- Born: Assisi, Umbria
- Died: 24 January 1592
- Occupation: Painter
- Years active: fl. 1530–1582

= Orsino Carota =

Italian painter

Orsino Carota (early 16th century – 24 January 1592) was an Italian painter of the Renaissance, born in Assisi and active mainly in Perugia. A pupil of the Perugian master Pompeo di Piergentile Cocchi, he is documented in Perugia from 1530 and worked on civic and religious commissions through the later sixteenth century.

==Biography==
Carota is first recorded in 1530 in Perugia, where he apprenticed with Pompeo di Piergentile Cocchi. Among his earliest documented tasks was participation, together with other local artists, in the ephemeral decorations for triumphal arches erected to welcome Pope Paul III to Perugia on 24 October 1541. Following Cocchi’s death, Carota inherited his master’s estate, obtained Perugian citizenship in 1552 and joined the city’s painters’ guild in 1553; he later served as the guild’s chamberlain in 1564.

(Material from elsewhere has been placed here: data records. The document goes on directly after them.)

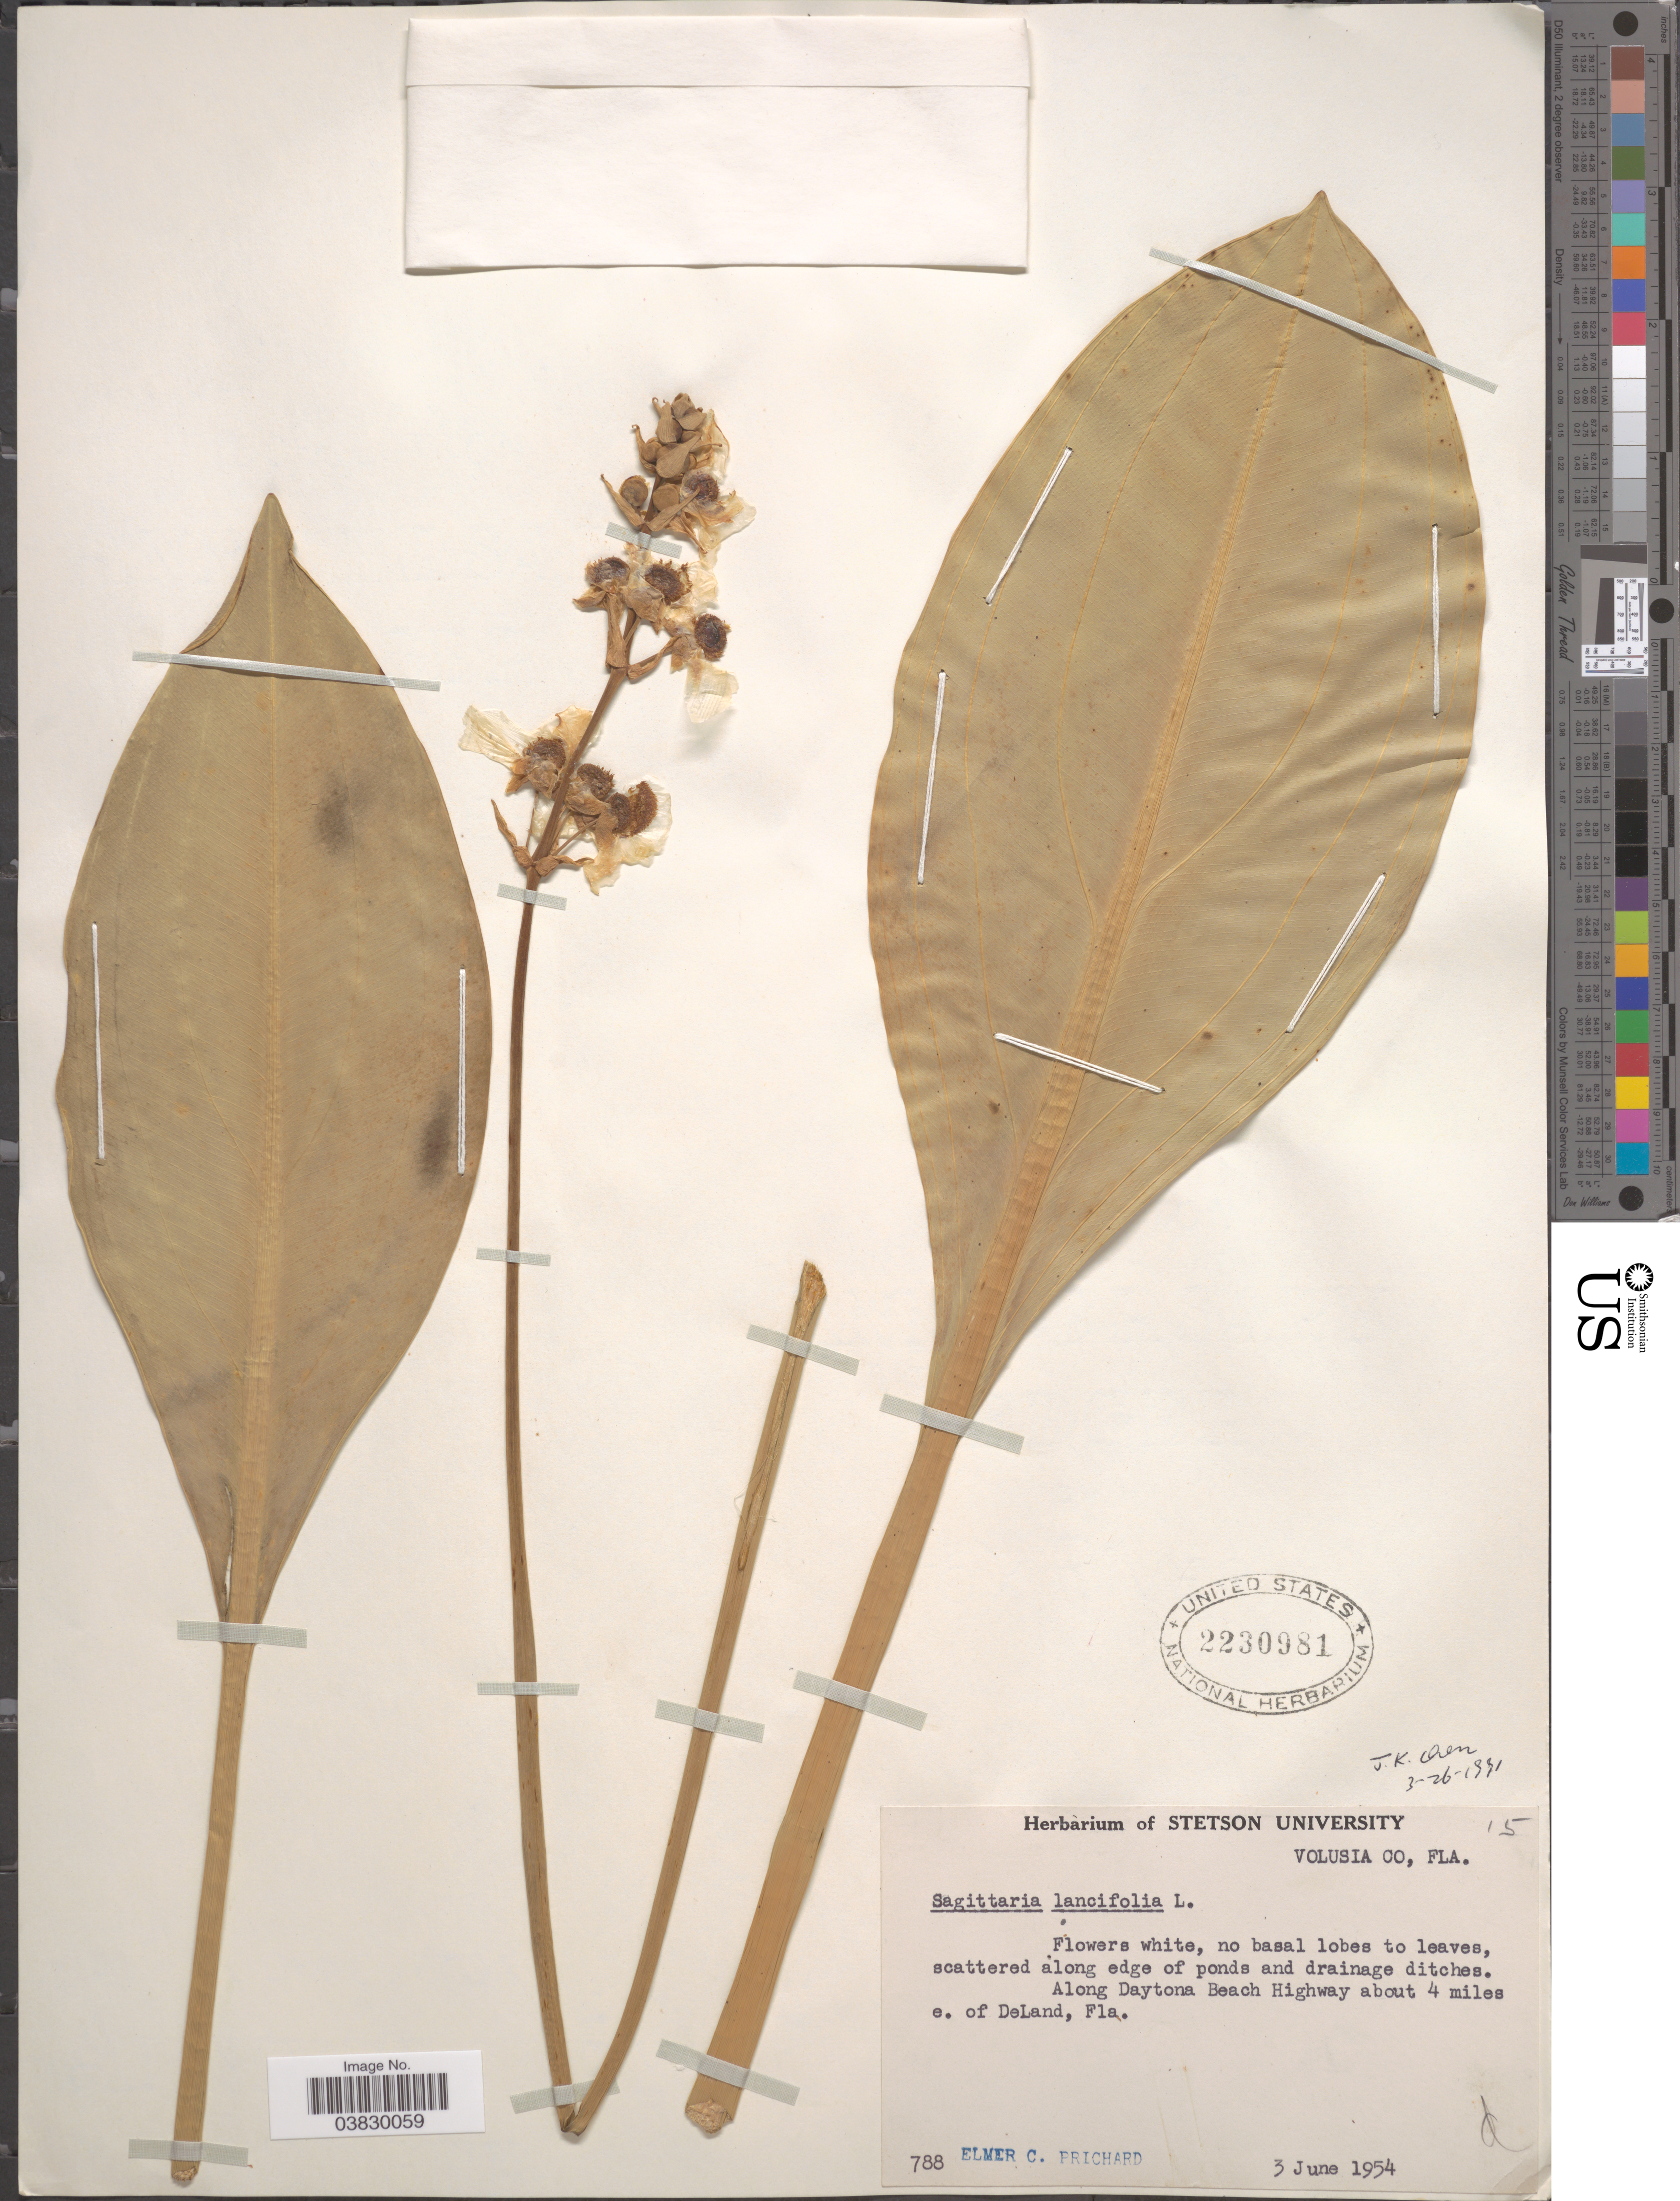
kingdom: Plantae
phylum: Tracheophyta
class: Liliopsida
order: Alismatales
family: Alismataceae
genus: Sagittaria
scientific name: Sagittaria lancifolia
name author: L.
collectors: E. Prichard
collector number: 788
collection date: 1954-06-03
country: United States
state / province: Florida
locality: Volusia Co. Along Daytona Beach Highway about 4 miles e. of DeLand.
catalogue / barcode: US 2230981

In 1557 he painted an outdoor fresco for the Confraternity of Sant’Antonio at Assisi (restored in 1586). Between 1558 and 1559 he executed several works for the Confraternity of San Francesco in Perugia, including an oil painting of Saint Francis—identified by sources as his only securely attributed canvas—which is held by the city’s gallery (now the Galleria Nazionale dell'Umbria). In 1582 he painted frescoed lunettes on the exterior portals of the Sanctuary of Santa Maria di Mongiovino near Panicale. He died on 24 January 1592 and was buried in the church of San Francesco, near the tomb of his former master Cocchi.